Naoczny świadek w Rangunie mówi, że wcześnie rano dokonano nalotu na klasztor przy Wei-za-yan-tar Road. Mnichom studiującym w środku wydawano rozkazy i jeden po drugim rozbijano głowy o ceglany mur klasztoru. Zdarto z nich szaty, wrzucono do ciężarówek i wywieziono. Potwierdzono, że główny mnich zmarł później tego samego dnia. Tylko 10 z 200 pozostało później, ukrywając się w środku, a ziemia była pokryta krwią. Wielu cywilów, którzy zebrali się, by pomóc, zostało powstrzymanych przez wojsko bagnetami.
Japoński wiceminister spraw zagranicznych Mitoji Yabunaka , przebywający w Myanmarze z powodu śmierci Kenji Nagai, przybył do Naypyidaw, aby porozmawiać z przywódcami rządów.
1 października 2007 r
Barykady wokół pagody Shwedagon zostały usunięte, jak powiedzieli Reuterowi świadkowie , ale żołnierze nadal stacjonowali przy czterech wejściach.
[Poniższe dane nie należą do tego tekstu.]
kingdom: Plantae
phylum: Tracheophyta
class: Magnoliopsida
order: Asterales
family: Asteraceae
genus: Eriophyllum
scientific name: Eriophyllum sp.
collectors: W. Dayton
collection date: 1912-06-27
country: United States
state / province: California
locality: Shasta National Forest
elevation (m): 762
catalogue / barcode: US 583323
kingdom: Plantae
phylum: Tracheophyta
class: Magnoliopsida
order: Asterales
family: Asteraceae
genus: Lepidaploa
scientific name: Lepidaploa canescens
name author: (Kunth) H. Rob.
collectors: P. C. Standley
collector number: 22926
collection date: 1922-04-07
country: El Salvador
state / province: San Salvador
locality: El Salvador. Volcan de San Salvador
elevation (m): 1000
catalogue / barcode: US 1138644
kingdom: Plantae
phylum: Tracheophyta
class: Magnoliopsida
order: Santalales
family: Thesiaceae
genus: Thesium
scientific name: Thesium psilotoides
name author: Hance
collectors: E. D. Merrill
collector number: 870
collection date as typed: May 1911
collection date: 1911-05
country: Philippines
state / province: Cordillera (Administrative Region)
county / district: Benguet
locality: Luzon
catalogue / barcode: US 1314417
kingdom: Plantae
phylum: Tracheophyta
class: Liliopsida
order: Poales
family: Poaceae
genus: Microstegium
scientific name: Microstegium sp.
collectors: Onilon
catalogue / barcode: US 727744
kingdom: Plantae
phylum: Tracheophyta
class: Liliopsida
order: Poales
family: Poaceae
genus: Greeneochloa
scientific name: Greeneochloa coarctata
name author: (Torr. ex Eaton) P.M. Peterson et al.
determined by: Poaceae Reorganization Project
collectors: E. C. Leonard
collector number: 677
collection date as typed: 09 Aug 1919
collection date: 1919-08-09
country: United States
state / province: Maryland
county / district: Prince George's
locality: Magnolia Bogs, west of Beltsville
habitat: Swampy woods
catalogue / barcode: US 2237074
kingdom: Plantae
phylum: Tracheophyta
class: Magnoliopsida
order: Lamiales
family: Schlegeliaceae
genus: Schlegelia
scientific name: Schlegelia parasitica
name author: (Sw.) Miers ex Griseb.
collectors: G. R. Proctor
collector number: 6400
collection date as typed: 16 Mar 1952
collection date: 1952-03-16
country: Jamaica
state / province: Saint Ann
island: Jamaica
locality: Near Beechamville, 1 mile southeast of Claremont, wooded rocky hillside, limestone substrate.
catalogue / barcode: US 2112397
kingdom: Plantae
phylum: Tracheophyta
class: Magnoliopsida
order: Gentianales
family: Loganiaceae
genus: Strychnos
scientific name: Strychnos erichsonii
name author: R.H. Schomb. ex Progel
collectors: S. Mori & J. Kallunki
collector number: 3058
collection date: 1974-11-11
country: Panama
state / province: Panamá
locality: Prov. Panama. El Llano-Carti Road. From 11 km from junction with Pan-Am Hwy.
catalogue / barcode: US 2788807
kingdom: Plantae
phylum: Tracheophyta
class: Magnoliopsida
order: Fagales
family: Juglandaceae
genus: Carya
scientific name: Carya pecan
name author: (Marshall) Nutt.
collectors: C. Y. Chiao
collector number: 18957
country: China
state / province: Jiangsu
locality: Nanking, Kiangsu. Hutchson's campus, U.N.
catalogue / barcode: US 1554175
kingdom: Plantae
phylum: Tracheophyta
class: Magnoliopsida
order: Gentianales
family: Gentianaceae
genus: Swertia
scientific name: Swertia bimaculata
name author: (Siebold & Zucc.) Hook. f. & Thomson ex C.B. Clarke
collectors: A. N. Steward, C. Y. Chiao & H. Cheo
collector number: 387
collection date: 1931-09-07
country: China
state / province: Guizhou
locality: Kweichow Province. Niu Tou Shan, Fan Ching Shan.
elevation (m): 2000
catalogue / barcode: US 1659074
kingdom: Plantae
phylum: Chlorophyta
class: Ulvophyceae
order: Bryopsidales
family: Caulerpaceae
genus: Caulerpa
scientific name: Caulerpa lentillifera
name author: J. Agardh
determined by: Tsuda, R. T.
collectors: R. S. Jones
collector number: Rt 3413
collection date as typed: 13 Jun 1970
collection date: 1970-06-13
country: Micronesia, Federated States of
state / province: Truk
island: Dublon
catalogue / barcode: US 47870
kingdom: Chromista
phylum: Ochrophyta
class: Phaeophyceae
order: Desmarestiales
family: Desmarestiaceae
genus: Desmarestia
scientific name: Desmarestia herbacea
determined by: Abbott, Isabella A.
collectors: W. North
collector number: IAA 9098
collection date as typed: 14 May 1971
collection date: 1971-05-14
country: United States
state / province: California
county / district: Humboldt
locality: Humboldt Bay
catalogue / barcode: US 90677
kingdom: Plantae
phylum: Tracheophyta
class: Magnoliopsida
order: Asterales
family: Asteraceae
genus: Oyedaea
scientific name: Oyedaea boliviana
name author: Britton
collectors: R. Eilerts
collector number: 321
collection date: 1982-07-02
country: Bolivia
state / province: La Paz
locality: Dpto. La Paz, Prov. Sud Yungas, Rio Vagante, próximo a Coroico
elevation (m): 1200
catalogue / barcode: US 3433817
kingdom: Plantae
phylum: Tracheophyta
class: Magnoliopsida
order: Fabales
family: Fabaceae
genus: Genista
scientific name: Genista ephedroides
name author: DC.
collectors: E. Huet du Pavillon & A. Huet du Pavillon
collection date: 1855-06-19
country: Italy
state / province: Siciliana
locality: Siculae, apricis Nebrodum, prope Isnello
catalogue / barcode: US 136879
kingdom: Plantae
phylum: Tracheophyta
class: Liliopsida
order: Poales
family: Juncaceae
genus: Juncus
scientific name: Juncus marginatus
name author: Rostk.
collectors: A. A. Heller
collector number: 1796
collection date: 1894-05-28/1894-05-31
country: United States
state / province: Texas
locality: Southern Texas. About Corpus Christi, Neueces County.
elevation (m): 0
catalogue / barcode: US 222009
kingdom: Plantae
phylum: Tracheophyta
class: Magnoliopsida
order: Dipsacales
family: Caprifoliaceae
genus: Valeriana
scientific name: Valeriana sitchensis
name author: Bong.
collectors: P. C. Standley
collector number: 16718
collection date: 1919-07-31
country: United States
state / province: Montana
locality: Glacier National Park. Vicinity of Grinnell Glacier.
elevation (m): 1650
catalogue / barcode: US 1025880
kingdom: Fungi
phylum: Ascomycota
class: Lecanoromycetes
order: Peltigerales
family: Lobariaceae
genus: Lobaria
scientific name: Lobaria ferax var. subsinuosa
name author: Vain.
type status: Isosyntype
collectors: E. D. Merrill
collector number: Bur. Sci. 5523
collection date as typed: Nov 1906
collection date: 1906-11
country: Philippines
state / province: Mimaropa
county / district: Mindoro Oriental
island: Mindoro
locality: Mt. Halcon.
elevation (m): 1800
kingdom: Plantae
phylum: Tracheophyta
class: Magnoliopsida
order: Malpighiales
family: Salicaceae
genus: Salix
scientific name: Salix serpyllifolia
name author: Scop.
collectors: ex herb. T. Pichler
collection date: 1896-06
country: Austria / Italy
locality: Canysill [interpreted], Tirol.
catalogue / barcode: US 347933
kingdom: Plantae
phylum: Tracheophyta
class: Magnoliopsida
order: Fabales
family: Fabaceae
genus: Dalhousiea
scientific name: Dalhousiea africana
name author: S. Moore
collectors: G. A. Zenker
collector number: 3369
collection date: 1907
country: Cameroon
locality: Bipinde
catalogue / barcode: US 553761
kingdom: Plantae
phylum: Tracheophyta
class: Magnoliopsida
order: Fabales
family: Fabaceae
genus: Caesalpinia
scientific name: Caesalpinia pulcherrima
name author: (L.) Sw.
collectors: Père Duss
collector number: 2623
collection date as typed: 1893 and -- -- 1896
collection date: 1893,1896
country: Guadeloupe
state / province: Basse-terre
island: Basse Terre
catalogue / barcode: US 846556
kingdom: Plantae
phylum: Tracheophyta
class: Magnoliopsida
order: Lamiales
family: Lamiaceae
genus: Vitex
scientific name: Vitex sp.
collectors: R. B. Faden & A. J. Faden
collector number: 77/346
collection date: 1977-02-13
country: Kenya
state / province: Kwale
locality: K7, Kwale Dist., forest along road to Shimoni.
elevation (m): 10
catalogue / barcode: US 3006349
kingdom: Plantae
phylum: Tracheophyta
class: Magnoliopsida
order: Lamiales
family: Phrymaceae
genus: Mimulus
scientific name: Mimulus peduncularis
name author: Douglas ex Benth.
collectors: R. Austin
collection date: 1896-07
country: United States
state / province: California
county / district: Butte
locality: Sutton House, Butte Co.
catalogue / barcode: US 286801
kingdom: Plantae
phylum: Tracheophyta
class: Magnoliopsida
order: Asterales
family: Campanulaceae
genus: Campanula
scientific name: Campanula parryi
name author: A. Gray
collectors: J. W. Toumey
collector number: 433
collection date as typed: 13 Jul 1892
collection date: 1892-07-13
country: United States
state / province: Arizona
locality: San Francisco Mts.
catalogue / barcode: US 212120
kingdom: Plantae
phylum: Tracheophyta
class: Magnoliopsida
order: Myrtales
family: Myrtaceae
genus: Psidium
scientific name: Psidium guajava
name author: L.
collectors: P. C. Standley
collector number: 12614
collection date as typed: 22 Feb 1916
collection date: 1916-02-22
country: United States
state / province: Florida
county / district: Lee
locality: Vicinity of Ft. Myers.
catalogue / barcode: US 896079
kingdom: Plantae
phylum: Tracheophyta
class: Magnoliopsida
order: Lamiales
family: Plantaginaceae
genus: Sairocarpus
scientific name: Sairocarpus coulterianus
Mnisi powiedzieli, że co najmniej pięciu z nich zginęło podczas starć z siłami bezpieczeństwa. Naoczni świadkowie powiedzieli, że wojsko i policja nadal były rozmieszczone na wielu rogach ulic i w kluczowych miejscach wokół Rangunu, co uniemożliwiało demonstrantom zgromadzenie się.
Mark Canning, brytyjski ambasador w Mjanmie, powiedział, że Chiny usilnie naciskają, aby misja Gambariego była jak najdłuższa i jak najdalej idąca.
Według doniesień tysiące ciężko uzbrojonych żołnierzy patrolowało ulice Rangunu i nie było żadnych oznak protestów przeciwko juncie. Żołnierze zatrzymywali pieszych i kierowców samochodów i przeszukiwali ich w poszukiwaniu kamer. Sieci internetowe i telefonii komórkowej nadal były w dużym stopniu zakłócone.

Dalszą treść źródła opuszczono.